What to work on: Print the records below from the first line through the line containing "middle mcp: (285, 357)", both included, word for word.

Items from a dataset
===
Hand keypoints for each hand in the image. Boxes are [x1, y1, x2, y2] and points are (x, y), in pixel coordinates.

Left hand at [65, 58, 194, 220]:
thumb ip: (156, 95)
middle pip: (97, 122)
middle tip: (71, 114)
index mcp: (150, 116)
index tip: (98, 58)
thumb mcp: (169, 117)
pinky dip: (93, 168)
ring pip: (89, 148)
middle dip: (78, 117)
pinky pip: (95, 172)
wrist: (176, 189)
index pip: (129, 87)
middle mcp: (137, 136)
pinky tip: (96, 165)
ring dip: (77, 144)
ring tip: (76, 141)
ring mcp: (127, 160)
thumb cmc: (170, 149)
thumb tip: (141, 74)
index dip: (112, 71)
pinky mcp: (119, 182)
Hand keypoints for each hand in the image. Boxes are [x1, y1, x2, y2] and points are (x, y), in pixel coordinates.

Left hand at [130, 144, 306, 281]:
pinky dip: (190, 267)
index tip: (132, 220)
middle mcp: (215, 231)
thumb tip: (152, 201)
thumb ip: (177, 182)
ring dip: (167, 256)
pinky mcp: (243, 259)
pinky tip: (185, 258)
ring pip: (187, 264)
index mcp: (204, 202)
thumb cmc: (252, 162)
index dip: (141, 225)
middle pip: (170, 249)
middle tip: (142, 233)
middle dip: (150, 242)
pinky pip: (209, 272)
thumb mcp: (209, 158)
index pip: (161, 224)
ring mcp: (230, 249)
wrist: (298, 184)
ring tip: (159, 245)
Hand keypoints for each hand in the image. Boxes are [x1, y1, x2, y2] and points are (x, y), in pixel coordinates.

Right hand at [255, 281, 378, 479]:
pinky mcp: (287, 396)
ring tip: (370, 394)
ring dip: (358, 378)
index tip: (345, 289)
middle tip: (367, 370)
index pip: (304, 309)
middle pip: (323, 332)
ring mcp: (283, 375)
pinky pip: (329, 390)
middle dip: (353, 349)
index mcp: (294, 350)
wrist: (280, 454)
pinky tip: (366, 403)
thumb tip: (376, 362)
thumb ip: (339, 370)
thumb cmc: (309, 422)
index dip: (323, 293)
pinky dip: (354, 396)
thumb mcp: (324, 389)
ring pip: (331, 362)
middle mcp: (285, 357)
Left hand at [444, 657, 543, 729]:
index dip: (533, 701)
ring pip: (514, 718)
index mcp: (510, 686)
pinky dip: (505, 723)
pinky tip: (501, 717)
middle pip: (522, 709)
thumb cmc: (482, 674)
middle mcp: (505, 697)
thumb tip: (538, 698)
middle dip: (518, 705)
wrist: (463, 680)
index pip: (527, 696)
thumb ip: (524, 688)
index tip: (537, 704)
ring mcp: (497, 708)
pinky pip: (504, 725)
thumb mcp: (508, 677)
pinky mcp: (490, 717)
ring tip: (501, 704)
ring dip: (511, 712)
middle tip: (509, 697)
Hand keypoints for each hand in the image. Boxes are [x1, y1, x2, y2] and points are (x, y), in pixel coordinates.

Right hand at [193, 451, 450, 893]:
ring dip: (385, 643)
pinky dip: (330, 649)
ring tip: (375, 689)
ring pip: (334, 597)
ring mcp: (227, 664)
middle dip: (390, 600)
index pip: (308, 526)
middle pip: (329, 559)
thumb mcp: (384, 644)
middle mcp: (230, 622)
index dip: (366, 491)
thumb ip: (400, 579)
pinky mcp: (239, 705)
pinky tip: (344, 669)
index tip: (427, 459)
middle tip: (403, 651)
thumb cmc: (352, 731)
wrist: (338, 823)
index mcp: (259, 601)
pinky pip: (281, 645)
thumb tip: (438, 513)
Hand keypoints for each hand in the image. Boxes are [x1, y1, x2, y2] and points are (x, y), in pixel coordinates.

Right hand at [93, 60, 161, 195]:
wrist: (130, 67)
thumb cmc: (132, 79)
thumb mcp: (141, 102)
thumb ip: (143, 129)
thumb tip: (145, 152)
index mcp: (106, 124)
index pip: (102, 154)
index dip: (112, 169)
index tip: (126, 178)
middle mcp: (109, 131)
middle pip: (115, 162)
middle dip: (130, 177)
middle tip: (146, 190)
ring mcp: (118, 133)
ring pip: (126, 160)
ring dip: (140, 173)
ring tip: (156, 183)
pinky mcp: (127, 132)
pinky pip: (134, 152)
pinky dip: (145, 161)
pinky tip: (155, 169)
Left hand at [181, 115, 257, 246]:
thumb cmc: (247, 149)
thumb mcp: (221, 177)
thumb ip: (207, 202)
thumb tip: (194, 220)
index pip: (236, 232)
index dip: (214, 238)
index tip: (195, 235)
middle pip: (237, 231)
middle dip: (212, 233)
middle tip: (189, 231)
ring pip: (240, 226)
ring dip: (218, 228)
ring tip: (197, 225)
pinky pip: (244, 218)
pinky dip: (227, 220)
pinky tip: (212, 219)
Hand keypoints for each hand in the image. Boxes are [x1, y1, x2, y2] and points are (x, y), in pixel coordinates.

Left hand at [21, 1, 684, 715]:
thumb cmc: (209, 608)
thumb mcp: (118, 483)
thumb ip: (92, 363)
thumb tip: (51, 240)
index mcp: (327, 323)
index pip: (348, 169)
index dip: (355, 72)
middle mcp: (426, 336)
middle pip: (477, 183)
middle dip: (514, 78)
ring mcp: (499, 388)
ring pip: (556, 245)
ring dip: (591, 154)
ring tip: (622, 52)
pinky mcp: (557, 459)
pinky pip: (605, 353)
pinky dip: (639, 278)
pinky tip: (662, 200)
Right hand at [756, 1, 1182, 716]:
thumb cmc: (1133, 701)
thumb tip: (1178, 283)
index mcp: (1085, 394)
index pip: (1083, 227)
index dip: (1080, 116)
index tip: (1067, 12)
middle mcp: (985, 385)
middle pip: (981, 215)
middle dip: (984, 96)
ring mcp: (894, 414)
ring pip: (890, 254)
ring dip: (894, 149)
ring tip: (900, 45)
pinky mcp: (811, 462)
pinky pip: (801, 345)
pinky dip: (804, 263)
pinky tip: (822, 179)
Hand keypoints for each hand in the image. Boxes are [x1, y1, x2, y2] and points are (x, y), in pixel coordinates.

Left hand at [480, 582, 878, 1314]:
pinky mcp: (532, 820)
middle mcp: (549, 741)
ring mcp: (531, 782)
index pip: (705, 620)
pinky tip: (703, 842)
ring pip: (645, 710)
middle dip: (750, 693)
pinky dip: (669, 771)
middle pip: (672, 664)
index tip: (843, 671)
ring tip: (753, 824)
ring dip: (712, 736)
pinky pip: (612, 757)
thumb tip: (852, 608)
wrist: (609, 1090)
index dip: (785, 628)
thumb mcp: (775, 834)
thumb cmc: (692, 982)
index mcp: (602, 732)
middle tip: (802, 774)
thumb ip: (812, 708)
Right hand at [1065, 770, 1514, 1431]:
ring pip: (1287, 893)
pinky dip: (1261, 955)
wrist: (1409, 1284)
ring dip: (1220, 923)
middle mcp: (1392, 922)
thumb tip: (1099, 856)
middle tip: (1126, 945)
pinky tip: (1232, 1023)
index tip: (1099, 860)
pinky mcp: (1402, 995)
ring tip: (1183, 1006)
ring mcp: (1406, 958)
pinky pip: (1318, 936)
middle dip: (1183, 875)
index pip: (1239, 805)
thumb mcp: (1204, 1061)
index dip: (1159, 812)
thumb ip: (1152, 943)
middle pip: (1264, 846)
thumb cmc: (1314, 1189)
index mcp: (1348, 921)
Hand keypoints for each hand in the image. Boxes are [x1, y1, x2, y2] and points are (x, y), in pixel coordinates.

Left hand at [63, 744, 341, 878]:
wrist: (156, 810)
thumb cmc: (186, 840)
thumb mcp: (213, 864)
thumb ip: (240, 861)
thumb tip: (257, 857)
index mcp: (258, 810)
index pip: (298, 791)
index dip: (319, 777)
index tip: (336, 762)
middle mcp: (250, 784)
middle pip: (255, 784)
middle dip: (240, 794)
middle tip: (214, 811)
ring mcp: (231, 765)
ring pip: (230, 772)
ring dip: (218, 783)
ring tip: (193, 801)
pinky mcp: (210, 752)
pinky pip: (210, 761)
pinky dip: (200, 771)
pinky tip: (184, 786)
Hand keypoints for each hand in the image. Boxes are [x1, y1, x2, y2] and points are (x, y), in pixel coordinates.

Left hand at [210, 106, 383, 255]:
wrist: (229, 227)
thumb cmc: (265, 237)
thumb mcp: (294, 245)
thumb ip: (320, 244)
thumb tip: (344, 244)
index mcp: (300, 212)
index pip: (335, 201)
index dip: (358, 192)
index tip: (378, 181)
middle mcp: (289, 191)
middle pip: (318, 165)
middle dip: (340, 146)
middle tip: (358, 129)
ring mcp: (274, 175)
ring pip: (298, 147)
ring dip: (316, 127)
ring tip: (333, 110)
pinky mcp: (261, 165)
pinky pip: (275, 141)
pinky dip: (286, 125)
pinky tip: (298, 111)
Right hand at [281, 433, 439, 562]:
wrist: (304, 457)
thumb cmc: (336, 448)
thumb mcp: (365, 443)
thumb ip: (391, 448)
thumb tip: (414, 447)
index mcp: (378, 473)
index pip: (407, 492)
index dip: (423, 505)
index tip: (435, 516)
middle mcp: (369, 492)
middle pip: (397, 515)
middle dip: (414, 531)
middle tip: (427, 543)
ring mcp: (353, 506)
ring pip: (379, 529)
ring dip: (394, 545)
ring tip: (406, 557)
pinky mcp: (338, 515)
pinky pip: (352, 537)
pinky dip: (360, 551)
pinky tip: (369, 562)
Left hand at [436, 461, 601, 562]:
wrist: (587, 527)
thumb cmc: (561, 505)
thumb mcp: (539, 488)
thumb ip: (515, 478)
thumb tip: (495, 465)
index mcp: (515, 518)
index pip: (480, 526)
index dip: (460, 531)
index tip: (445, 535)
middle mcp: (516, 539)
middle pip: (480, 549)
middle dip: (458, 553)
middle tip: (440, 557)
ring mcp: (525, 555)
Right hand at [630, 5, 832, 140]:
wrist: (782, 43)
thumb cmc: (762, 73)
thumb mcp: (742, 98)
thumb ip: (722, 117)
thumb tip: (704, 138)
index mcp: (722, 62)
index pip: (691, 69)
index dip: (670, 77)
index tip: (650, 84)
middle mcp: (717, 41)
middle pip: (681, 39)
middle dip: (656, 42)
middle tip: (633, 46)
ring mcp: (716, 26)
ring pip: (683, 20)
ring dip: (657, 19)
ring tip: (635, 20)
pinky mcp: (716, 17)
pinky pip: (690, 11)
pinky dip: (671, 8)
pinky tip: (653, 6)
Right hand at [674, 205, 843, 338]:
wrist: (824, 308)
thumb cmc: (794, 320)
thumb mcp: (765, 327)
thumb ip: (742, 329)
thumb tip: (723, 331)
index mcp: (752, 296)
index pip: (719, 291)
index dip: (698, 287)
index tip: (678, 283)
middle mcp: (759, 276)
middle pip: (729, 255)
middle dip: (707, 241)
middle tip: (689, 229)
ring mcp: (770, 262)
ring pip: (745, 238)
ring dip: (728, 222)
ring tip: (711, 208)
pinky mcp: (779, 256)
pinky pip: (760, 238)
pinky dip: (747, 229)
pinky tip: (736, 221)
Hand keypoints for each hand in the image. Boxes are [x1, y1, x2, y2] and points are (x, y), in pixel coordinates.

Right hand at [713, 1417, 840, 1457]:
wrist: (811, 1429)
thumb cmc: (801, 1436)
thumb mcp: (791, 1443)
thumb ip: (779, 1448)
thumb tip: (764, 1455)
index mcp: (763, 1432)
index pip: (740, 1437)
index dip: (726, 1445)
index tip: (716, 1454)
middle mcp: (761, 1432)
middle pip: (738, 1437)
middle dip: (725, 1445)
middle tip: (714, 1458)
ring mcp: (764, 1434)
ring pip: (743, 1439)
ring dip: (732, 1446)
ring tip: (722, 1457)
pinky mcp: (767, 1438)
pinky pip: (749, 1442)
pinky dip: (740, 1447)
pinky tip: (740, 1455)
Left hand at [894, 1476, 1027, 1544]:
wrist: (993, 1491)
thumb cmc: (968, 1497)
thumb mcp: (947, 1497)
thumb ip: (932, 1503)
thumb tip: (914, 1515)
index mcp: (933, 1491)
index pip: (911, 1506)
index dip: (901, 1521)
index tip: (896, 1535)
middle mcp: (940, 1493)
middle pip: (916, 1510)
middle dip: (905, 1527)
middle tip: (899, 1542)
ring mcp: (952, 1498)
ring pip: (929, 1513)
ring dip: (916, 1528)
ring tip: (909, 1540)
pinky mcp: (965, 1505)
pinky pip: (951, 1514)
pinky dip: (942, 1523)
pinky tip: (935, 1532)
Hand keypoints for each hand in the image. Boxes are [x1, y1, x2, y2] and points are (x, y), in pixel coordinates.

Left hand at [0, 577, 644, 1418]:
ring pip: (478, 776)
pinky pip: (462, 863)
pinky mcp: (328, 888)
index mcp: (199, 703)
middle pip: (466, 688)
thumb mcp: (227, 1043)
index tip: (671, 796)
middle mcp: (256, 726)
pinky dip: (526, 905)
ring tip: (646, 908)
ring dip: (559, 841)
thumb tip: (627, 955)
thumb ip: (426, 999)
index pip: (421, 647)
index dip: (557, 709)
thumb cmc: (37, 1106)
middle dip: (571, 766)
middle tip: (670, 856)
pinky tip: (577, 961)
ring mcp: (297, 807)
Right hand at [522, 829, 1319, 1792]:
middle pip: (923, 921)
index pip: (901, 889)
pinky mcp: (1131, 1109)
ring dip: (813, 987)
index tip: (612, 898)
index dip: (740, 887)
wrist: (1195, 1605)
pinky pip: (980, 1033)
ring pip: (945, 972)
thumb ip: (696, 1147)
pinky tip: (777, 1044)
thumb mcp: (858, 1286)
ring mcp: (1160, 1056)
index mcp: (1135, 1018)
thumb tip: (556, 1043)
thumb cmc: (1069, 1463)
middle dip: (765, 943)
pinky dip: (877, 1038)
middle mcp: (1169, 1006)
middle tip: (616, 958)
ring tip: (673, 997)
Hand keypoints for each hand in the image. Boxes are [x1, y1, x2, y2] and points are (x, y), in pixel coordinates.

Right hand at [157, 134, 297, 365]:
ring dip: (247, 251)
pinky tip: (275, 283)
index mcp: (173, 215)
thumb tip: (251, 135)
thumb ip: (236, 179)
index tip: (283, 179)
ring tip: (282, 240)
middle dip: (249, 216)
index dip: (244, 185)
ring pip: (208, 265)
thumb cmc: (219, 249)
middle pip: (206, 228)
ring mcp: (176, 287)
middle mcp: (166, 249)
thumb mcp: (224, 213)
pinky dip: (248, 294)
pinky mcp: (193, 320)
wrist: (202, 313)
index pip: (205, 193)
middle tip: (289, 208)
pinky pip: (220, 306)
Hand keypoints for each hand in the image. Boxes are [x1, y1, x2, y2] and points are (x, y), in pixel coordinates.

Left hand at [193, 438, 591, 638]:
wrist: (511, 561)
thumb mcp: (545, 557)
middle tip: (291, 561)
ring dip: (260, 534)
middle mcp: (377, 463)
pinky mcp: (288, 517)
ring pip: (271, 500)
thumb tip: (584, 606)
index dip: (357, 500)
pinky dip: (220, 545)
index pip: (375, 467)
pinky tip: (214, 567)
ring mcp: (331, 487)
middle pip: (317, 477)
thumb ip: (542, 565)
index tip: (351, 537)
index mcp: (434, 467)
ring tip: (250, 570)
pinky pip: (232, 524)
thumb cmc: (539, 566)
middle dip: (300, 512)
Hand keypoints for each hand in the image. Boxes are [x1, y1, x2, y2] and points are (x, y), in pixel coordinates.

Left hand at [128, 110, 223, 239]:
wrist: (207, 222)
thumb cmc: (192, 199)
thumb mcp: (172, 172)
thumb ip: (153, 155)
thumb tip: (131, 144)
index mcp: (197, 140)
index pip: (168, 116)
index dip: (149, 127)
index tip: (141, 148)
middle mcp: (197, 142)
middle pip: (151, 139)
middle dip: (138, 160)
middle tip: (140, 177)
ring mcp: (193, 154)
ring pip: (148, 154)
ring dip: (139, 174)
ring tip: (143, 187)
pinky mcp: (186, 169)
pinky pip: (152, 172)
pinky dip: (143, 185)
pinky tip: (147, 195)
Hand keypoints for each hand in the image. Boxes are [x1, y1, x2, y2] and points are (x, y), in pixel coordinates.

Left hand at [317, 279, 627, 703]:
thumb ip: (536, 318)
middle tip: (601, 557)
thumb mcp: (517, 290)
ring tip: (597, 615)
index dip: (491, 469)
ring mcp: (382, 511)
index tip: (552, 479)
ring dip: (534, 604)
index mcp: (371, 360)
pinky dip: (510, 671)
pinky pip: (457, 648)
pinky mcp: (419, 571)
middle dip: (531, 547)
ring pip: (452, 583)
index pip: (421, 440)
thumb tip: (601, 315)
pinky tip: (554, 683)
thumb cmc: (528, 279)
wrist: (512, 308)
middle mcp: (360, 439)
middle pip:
===
Reply:
Hand keypoints for each hand in the image. Boxes are [x1, y1, x2, y2] and points are (x, y), in pixel coordinates.

Left hand at [65, 58, 194, 220]:
thumb ip: (156, 95)
middle pip: (97, 122)
middle tip: (71, 114)
index mcp: (150, 116)
index tip: (98, 58)
thumb mcp: (169, 117)
pinky dip: (93, 168)
ring pip: (89, 148)
middle dip: (78, 117)
pinky pip: (95, 172)
wrist: (176, 189)
index pip: (129, 87)
middle mcp: (137, 136)
pinky tip: (96, 165)
ring dip: (77, 144)
ring tip: (76, 141)
ring mcp: (127, 160)
thumb cmc: (170, 149)
thumb tip: (141, 74)
index dip: (112, 71)
pinky mcp: (119, 182)
Hand keypoints for each hand in the image. Boxes are [x1, y1, x2, y2] and points are (x, y), in pixel coordinates.

Left hand at [130, 144, 306, 281]:
pinky dip: (190, 267)
index tip: (132, 220)
middle mcp: (215, 231)
thumb tip: (152, 201)
thumb ip: (177, 182)
ring dip: (167, 256)
pinky mcp: (243, 259)
pinky tip: (185, 258)
ring pip: (187, 264)
index mcp: (204, 202)
thumb cmc: (252, 162)
index dip: (141, 225)
middle pip: (170, 249)
middle tip: (142, 233)
middle dip: (150, 242)
pinky pip: (209, 272)
thumb mcp: (209, 158)
index pip: (161, 224)
ring mcp: (230, 249)
wrist: (298, 184)
ring tip: (159, 245)
Hand keypoints for each hand in the image. Boxes are [x1, y1, x2, y2] and points are (x, y), in pixel coordinates.

Right hand at [255, 281, 378, 479]:
pinky mcp: (287, 396)
ring tip: (370, 394)
ring dip: (358, 378)
index tip: (345, 289)
middle tip: (367, 370)
index pip: (304, 309)
middle pip: (323, 332)
ring mcp: (283, 375)
pinky pip: (329, 390)
middle dip: (353, 349)
index mcp: (294, 350)
wrist: (280, 454)
pinky tip: (366, 403)
thumb tip: (376, 362)
thumb ip: (339, 370)
thumb cmc: (309, 422)
index dip: (323, 293)
pinky dip: (354, 396)
thumb mcp: (324, 389)
ring pip: (331, 362)
middle mcp: (285, 357)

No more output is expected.